初心者がVRMMOをやります(仮)

神無乃愛

カナリアの新しい武器


 それを聞いたディッチは、ものすごく生暖かい目でジャッジを見た。
「……何やってんの、お前」
「モンスターに八つ当たり」
「阿呆か! しばらくベアーグラントのリポップなくて、公式でまで呆れる人続出だぞ!!」
 三十体討伐とギルドに報告したジャッジだが、三十体というのは、カナリアと二人で討伐した数で、実は百体をゆうに超えるベアーグラントを討伐していたと聞いたからだ。
「俺一人で討伐するとカナリアが喜ぶんだもん」
「な・に・が! 『喜ぶんだもん』だ! そりゃ、一人で倒せないモンスターを、お前ひとりで倒せば、カナリア君は驚いて褒めるだろうさ!」
 ものには限度というものがある。それをなにゆえリースとセバスチャンが止めなかったと、問い詰めたくなる。
 ……冷静になり、リースもセバスチャンもAIだと思い出した瞬間、怒りはどこにもいきようがなくなった。それゆえ、ディッチも生暖かい目で見るしかなくなり、現在に至るのだ。
 これに一番怒っているのはスカーレットである。「足の速い素材を無駄にするな!」という怒りなあたり、性格を感じてしまう。

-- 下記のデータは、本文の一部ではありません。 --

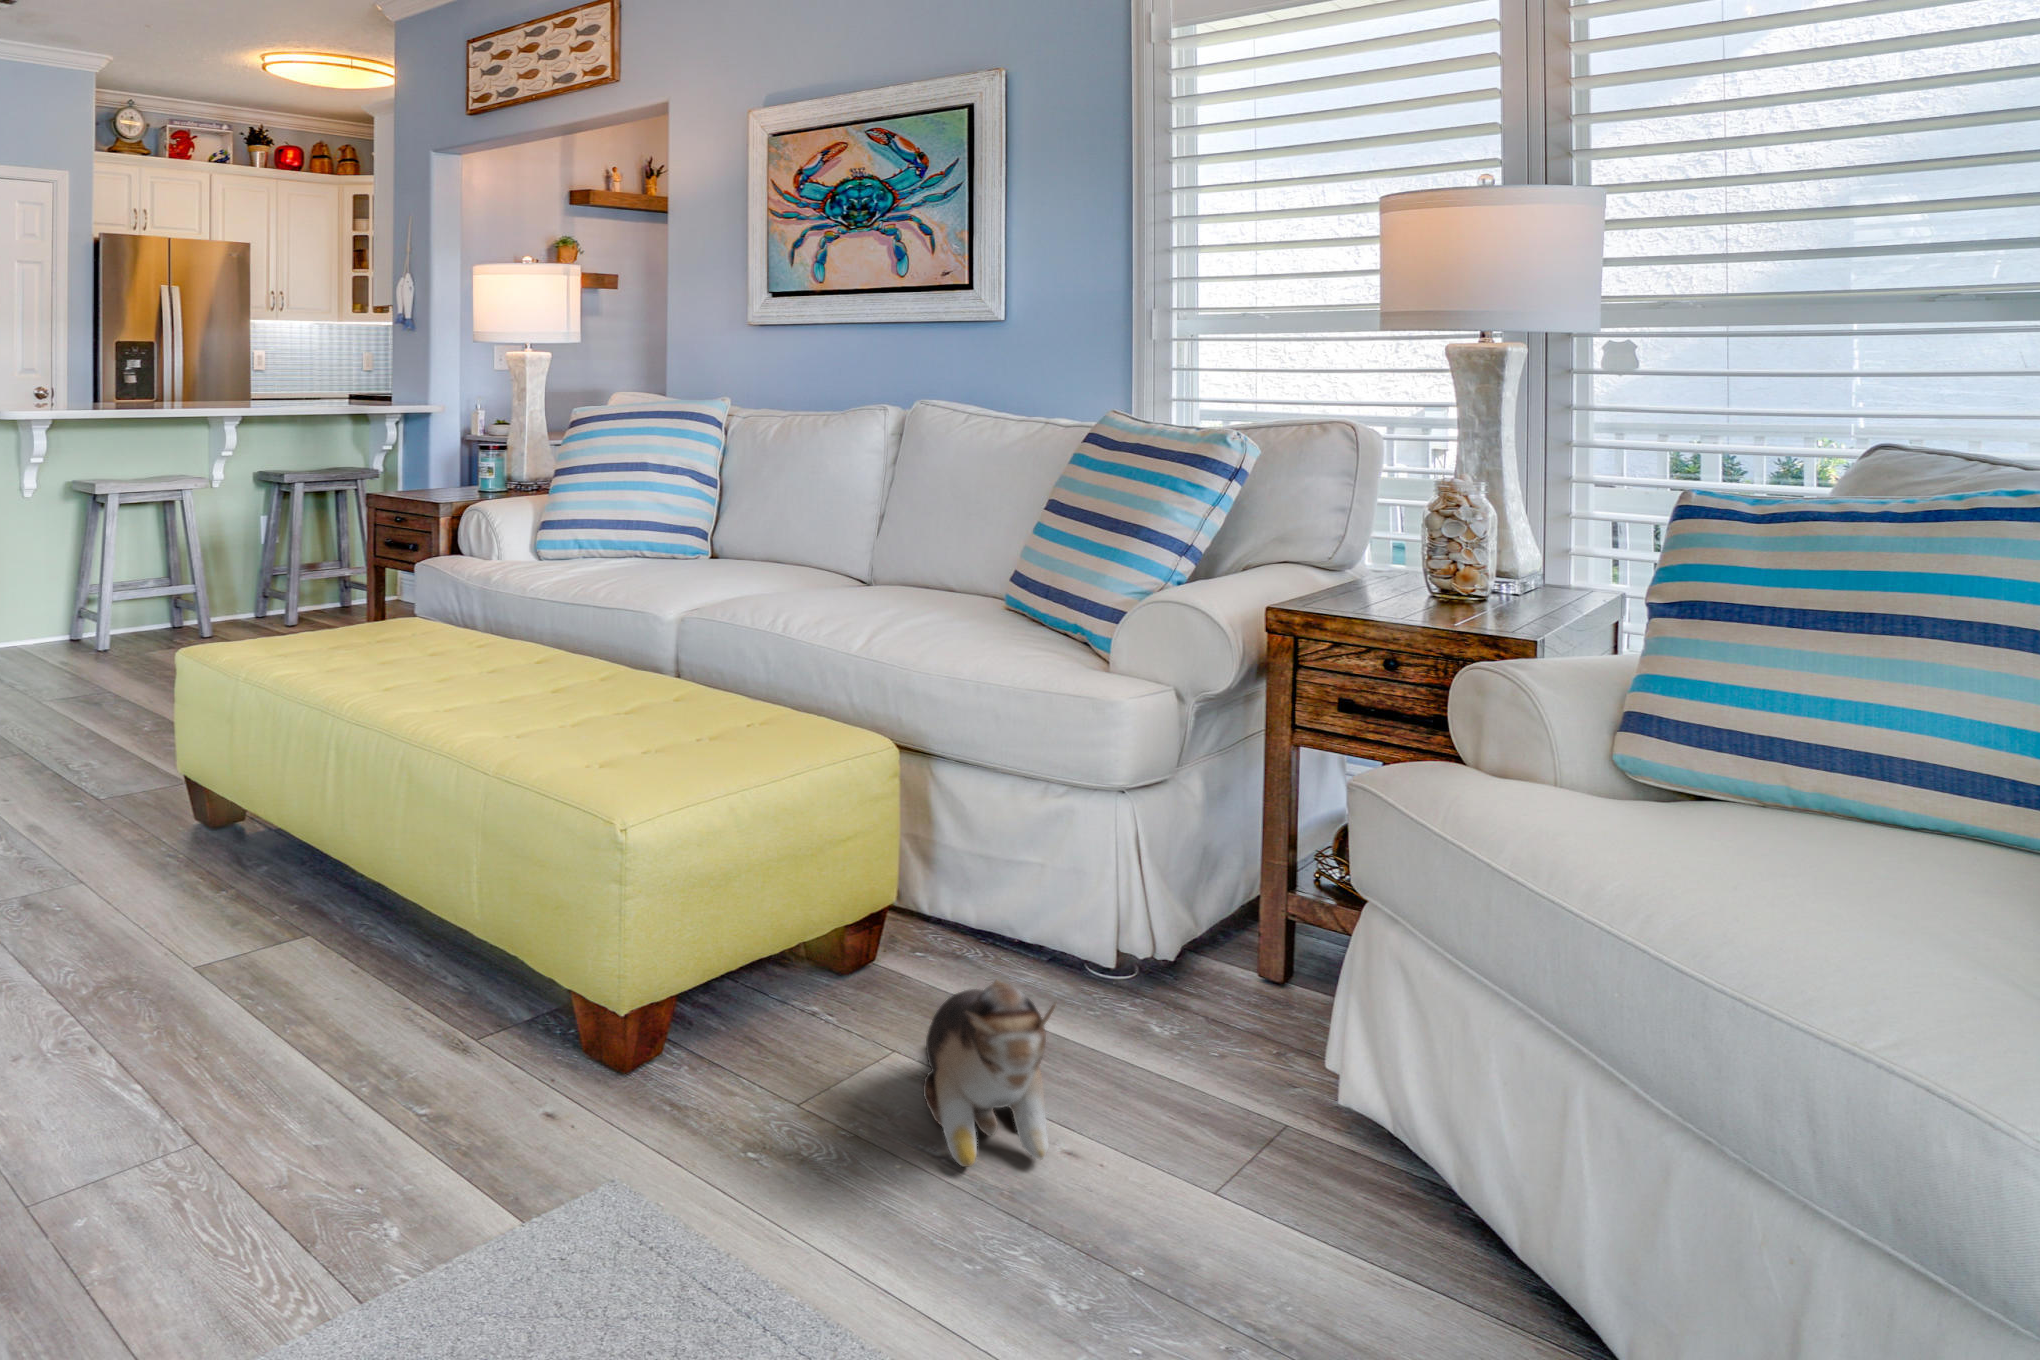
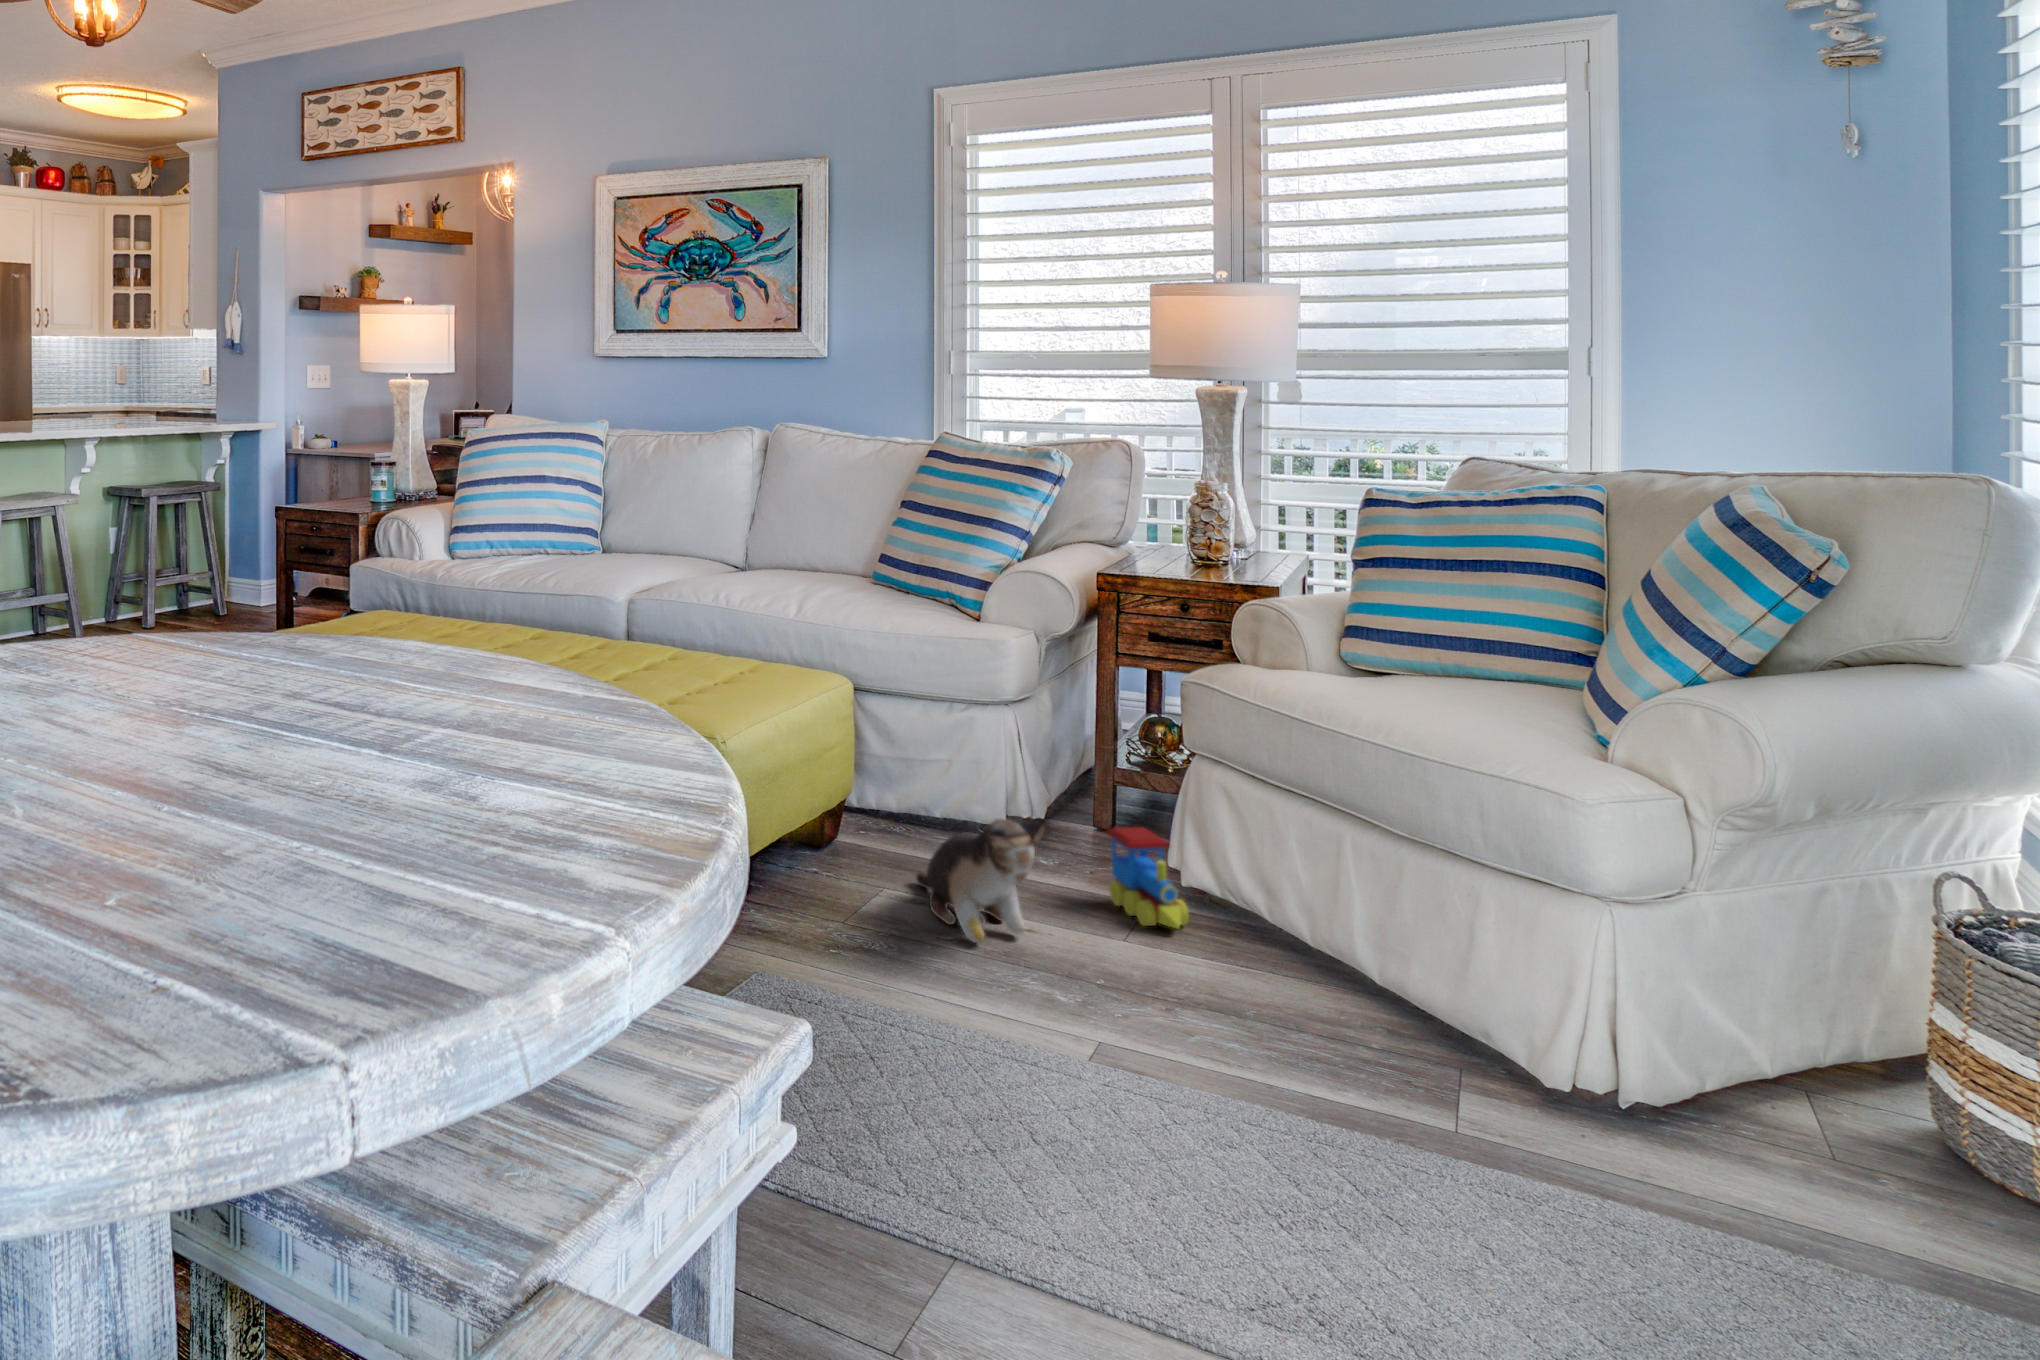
toy train: none [1217,1000,1328,1181] -> present [1106,827,1189,929]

 ジャッジのストッパーをカナリアに任せるには危険すぎる。今後一切、二人でクエスト受注を禁止するしかないのか……そんなことをディッチが思っている時だった。
「ジャッジさんっ! 先生! ディスカスさんに新しい杖を作ってもらいました!!」
 ウサ耳をピンとたて、どこからどう見ても嬉しそうなカナリアが、その杖を抱えて走ってきた。

 ……絶句したディッチは悪くないはずだ。
「杖の、名前、聞いていい、かな?」
 己の口がひきつったのが分かった。
「えっと、ディスカスさん曰く、『くま手 魔法少女Vr』だそうです!!」
「あんの、馬鹿がぁぁぁ!!」
 そう、カナリアが抱えていたのは、長さ二メートルはあるかという、リアルな熊の腕だった。
「これのどこが『魔法少女Vr』だよ!?」
「せめて、武器として使えるものか、農作業として使えるものにしやがれ!!」
 ジャッジの突っ込みとディッチの突っ込みが炸裂する。

 ……が。
 突っ込みどころが違う。それを指摘する者は、そこにはいなかった。


「あ、だいじょぶ。農作業用の熊手は、既にセバスに渡してあるから」
 けろりとしてディスカスが言う。そちらは武器としても使える仕様にしてあるらしい。
「……だったらせめて、リアルじゃなくデフォルトにしろよ」
「考えたけど、可愛くなかった。だったらリアル路線で」
「ウサっ子カナリア君には似合わないだろうが」
「お前、突っ込むところそこなの?」
「それ以外何がある」
 ディスカスの問いに、ディッチは胸を張って答えた。


 結局、ギルド「カエルム」はネタモノを作り出し、カナリアに装備させると評判になった。